- **Directions for this task**:
Convert the entries from the beginning through the line containing "-0.045689, 0.554960, 0.273446]]" into a JSON list of strings, one string per line, with blank lines omitted.

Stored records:
■ ■ ■

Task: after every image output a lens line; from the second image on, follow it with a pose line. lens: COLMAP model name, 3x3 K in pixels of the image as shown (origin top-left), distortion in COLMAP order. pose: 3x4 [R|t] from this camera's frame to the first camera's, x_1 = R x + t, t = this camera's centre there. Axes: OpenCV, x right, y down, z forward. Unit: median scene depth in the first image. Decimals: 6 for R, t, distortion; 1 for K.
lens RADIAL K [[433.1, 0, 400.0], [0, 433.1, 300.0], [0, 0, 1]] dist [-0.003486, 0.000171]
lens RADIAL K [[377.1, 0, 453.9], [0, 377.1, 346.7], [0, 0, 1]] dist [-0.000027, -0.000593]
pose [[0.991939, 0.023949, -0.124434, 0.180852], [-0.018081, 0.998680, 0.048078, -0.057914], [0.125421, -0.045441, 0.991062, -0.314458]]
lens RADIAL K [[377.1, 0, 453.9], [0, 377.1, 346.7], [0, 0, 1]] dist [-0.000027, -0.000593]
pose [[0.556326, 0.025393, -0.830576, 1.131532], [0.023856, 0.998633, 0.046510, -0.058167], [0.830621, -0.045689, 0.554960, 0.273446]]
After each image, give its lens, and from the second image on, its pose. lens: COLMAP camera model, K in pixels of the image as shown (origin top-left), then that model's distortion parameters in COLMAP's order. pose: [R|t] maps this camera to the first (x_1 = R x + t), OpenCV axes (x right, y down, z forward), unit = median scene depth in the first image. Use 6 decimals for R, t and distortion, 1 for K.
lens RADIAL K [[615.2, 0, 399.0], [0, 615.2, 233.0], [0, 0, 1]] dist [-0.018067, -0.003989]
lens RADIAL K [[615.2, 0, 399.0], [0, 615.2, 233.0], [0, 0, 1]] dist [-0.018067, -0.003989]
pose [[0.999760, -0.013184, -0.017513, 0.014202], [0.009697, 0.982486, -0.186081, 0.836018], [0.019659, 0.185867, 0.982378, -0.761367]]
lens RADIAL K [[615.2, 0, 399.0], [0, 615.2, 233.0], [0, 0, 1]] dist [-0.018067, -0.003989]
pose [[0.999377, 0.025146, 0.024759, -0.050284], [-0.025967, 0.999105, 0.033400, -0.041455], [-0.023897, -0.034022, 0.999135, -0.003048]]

■ ■ ■

- **Task response**:
[
  "Task: after every image output a lens line; from the second image on, follow it with a pose line. lens: COLMAP model name, 3x3 K in pixels of the image as shown (origin top-left), distortion in COLMAP order. pose: 3x4 [R|t] from this camera's frame to the first camera's, x_1 = R x + t, t = this camera's centre there. Axes: OpenCV, x right, y down, z forward. Unit: median scene depth in the first image. Decimals: 6 for R, t, distortion; 1 for K.",
  "lens RADIAL K [[433.1, 0, 400.0], [0, 433.1, 300.0], [0, 0, 1]] dist [-0.003486, 0.000171]",
  "lens RADIAL K [[377.1, 0, 453.9], [0, 377.1, 346.7], [0, 0, 1]] dist [-0.000027, -0.000593]",
  "pose [[0.991939, 0.023949, -0.124434, 0.180852], [-0.018081, 0.998680, 0.048078, -0.057914], [0.125421, -0.045441, 0.991062, -0.314458]]",
  "lens RADIAL K [[377.1, 0, 453.9], [0, 377.1, 346.7], [0, 0, 1]] dist [-0.000027, -0.000593]",
  "pose [[0.556326, 0.025393, -0.830576, 1.131532], [0.023856, 0.998633, 0.046510, -0.058167], [0.830621, -0.045689, 0.554960, 0.273446]]"
]